I think with this disease you have to find where that optimal point is for your body, its probably not the same as me. I would rather not be eating meat from an ethical environmental point of view, I am higher than average now and that is definitely not what I want to do but my health has to come before this small environmental impact. But if it improves your condition you just got to do it.
 

Rufous McKinney

Senior Member
Messages
13,377
I am higher than average now and that is definitely not what I want to do but my health has to come before this small environmental impact. But if it improves your condition you just got to do it.

a friend of mine swears red meat has something in it that makes her and her daughter experience more inflammation, her daughter has rheumatoid arthritis.....genetic birth defects...odd stuff...

I take the opposite view. I don't like fish and won't be living on that at all.

In 1969, I started vegetarian, and this mean buying odd soy products at the Seventh Day Adventist market. I was considered very odd, I recall.

then: Ehret's muscousless diet, I ditched 99% of all foods. Oh that was really bad.

I basically could not survive at field station and camps, eating cheese and lettuce, the vegetarian options.

Later I discovered at some retreats, with vegetarian gourmet food, that I'm starving the whole time.

Now, I find some carbs are: somehow needed, and a hard core keto thing is not desirable for me, either.
 

Rufous McKinney

Senior Member
Messages
13,377
Carbs are my friend to some degree. Plus with keto, major constipation! :redface::lol:

I'll admit to having to solve a "sugar problem"...(cookies, I did like cookies)...but generally I have always used the whole wheat and health store breads, so the fiber and all seems helpful for digestion...

personally I feel the energy runs out in my gut, is more the reason for acute gut issues, than the what did I eat -but this stems from blaming food for many years....
 

L'engle

moogle
Messages
3,219
Location
Canada
It could also be b12, folate, zinc, l-carnitine. Iron would take longer to show an large effect but since we notice subtle effects more than healthy people you could see a slight improvement.

I don't know why but I also do better with red meat.

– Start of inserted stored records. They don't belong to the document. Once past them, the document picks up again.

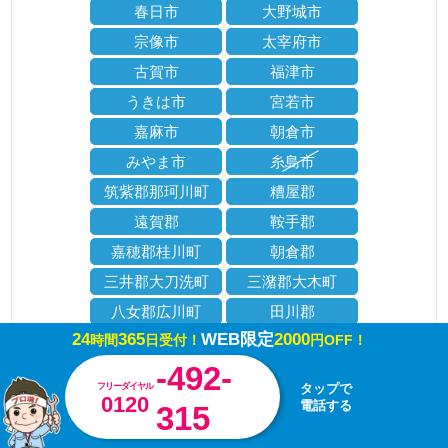
春日市
大野城市
宗像市
太宰府市
古賀市
福津市
うきは市
宮若市
嘉麻市
朝倉市
みやま市
糸島市
筑紫郡那珂川町
糟屋郡
遠賀郡
鞍手郡
嘉穂郡桂川町
朝倉郡
三井郡大刀洗町
三潴郡大木町
八女郡広川町
田川郡
24
365
WEB限定
2000
時間
日受付！
円OFF！
京都郡
築上郡
-492-
フリーダイヤル
タップで
その他の地域の方もご相談ください！
0120
電話する
315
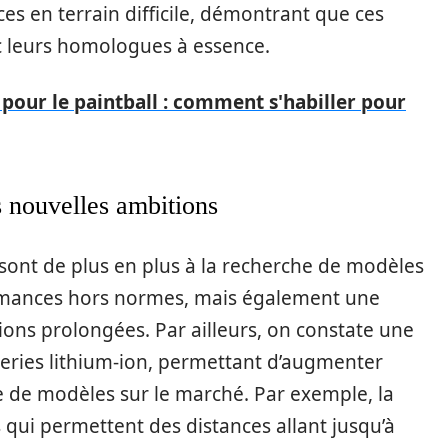
es en terrain difficile, démontrant que ces
c leurs homologues à essence.
 pour le paintball : comment s'habiller pour
s nouvelles ambitions
sont de plus en plus à la recherche de modèles
rmances hors normes, mais également une
ons prolongées. Par ailleurs, on constate une
teries lithium-ion, permettant d’augmenter
 de modèles sur le marché. Par exemple, la
 qui permettent des distances allant jusqu’à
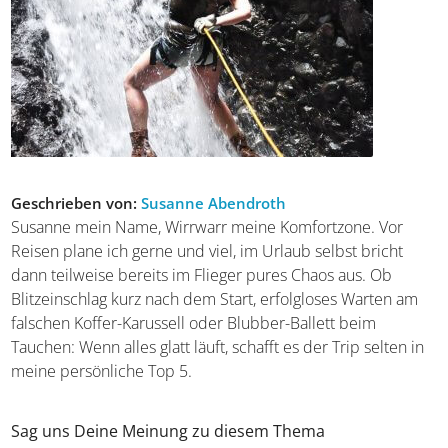
Geschrieben von:
Susanne Abendroth
Susanne mein Name, Wirrwarr meine Komfortzone. Vor
Reisen plane ich gerne und viel, im Urlaub selbst bricht
dann teilweise bereits im Flieger pures Chaos aus. Ob
Blitzeinschlag kurz nach dem Start, erfolgloses Warten am
falschen Koffer-Karussell oder Blubber-Ballett beim
Tauchen: Wenn alles glatt läuft, schafft es der Trip selten in
meine persönliche Top 5.
Sag uns Deine Meinung zu diesem Thema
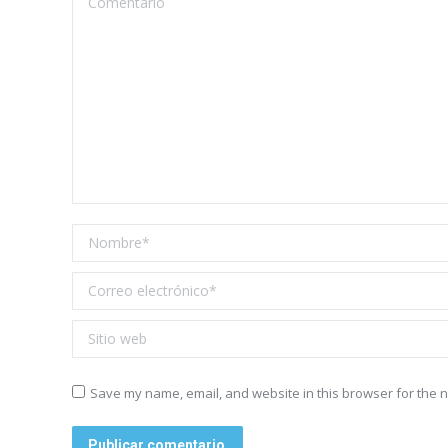
Nombre *
Correo electrónico *
Sitio web
Save my name, email, and website in this browser for the n
Publicar comentario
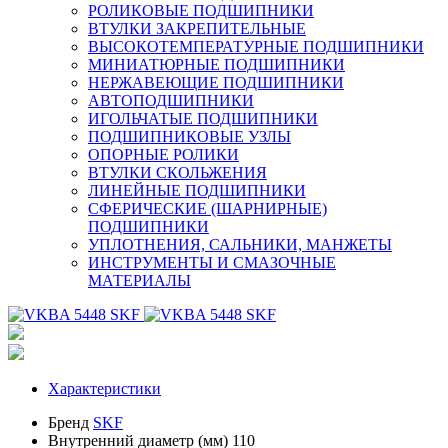
РОЛИКОВЫЕ ПОДШИПНИКИ
ВТУЛКИ ЗАКРЕПИТЕЛЬНЫЕ
ВЫСОКОТЕМПЕРАТУРНЫЕ ПОДШИПНИКИ
МИНИАТЮРНЫЕ ПОДШИПНИКИ
НЕРЖАВЕЮЩИЕ ПОДШИПНИКИ
АВТОПОДШИПНИКИ
ИГОЛЬЧАТЫЕ ПОДШИПНИКИ
ПОДШИПНИКОВЫЕ УЗЛЫ
ОПОРНЫЕ РОЛИКИ
ВТУЛКИ СКОЛЬЖЕНИЯ
ЛИНЕЙНЫЕ ПОДШИПНИКИ
СФЕРИЧЕСКИЕ (ШАРНИРНЫЕ)
ПОДШИПНИКИ
УПЛОТНЕНИЯ, САЛЬНИКИ, МАНЖЕТЫ
ИНСТРУМЕНТЫ И СМАЗОЧНЫЕ
МАТЕРИАЛЫ
Характеристики
Бренд
SKF
Внутренний диаметр (мм)
110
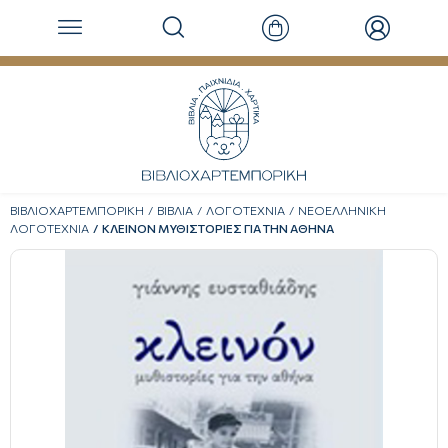
ΒΙΒΛΙΟΧΑΡΤΕΜΠΟΡΙΚΗ
ΒΙΒΛΙΑ
ΛΟΓΟΤΕΧΝΙΑ
ΝΕΟΕΛΛΗΝΙΚΗ
ΛΟΓΟΤΕΧΝΙΑ
ΚΛΕΙΝΟΝ ΜΥΘΙΣΤΟΡΙΕΣ ΓΙΑ ΤΗΝ ΑΘΗΝΑ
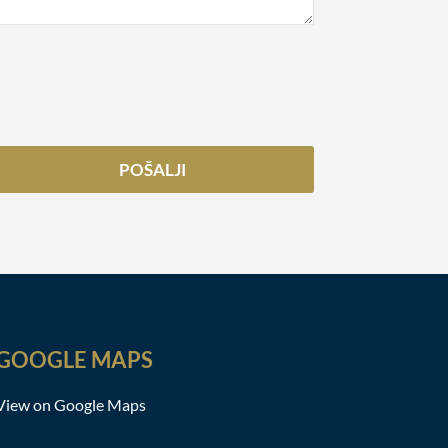
GOOGLE MAPS
View on Google Maps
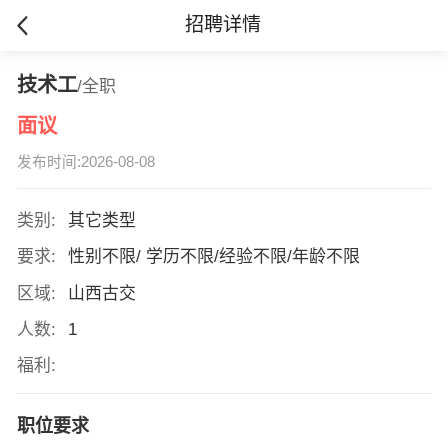
招聘详情
技术工
/全职
面议
发布时间:2026-08-08
类别:
其它类型
要求:
性别不限/ 学历不限/经验不限/年龄不限
区域:
山西古交
人数:
1
福利:
职位要求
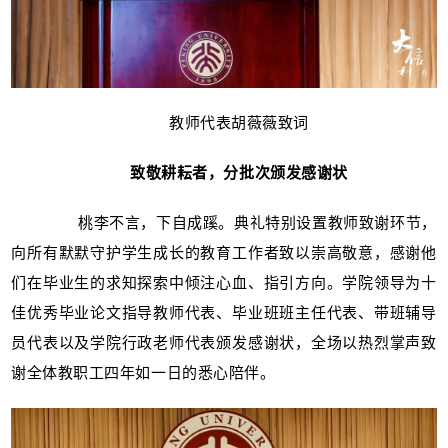
教师代表胡薇薇致词
致敬耕耘者，分批次颁发感谢状
桃李不言，下自成蹊。典礼特别设置教师致谢环节，
向所有默默守护学生成长的教育工作者致以崇高敬意，感谢他
们在毕业生的求知探索中倾注心血、指引方向。学院领导为十
佳优秀毕业论文指导教师代表、毕业班班主任代表、带班辅导
员代表以及学院行政老师代表颁发感谢状，全场以热烈掌声致
谢全体教职工四年如一日的悉心陪伴。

Bison is particularly effective, being very high in iron and other nutrients. I get lazy and go without meat for weeks sometimes and seem to worsen over time. I don't eat it everyday but several times a month if I can. Vegetarian proteins like soy and legumes make me feel worse. I was a vegetarian for a long time so I'm not just someone who is used to meat as a habit. I don't even particularly like meat in most forms, but it does improve my energy level.
 

Azayliah

Senior Member
Messages
156
Location
USA
I have found eating red meat, turmeric, and cherry juice to be helpful to my muscles aches. I have a type of muscle pain where it doesn't hurt until I poke at or rub an affected muscle; easing that pain can help my energy a bit.

I've also noticed that sometimes if I deviate from my usual diet I might experience a boost just like what you described. This has occurred a variety of foods--a hearty salad, wheat germ, chocolate, fried rice, milk, fish, supplements, medication, cheesesteak, boiled eggs, coke cola, etc. I usually notice the boost within hours of eating the food, and there is a decreasing effect (ex: it works the first and second day but not the third), so if it took days of eating beef for you to notice the increased energy then I'd guess it's not this.
 

Seadragon

Senior Member
Messages
802
Location
UK
Also feel slightly better after eating red meat, particularly beef/steak. I crave protein all the time also and if I eat meat free one day, the next day I will be slightly worse.

I need carbs also though so Keto would not be for me.

I did read somewhere on the forum a while back a post by someone (I forget who) saying high protein diet can help the body heal more efficiently.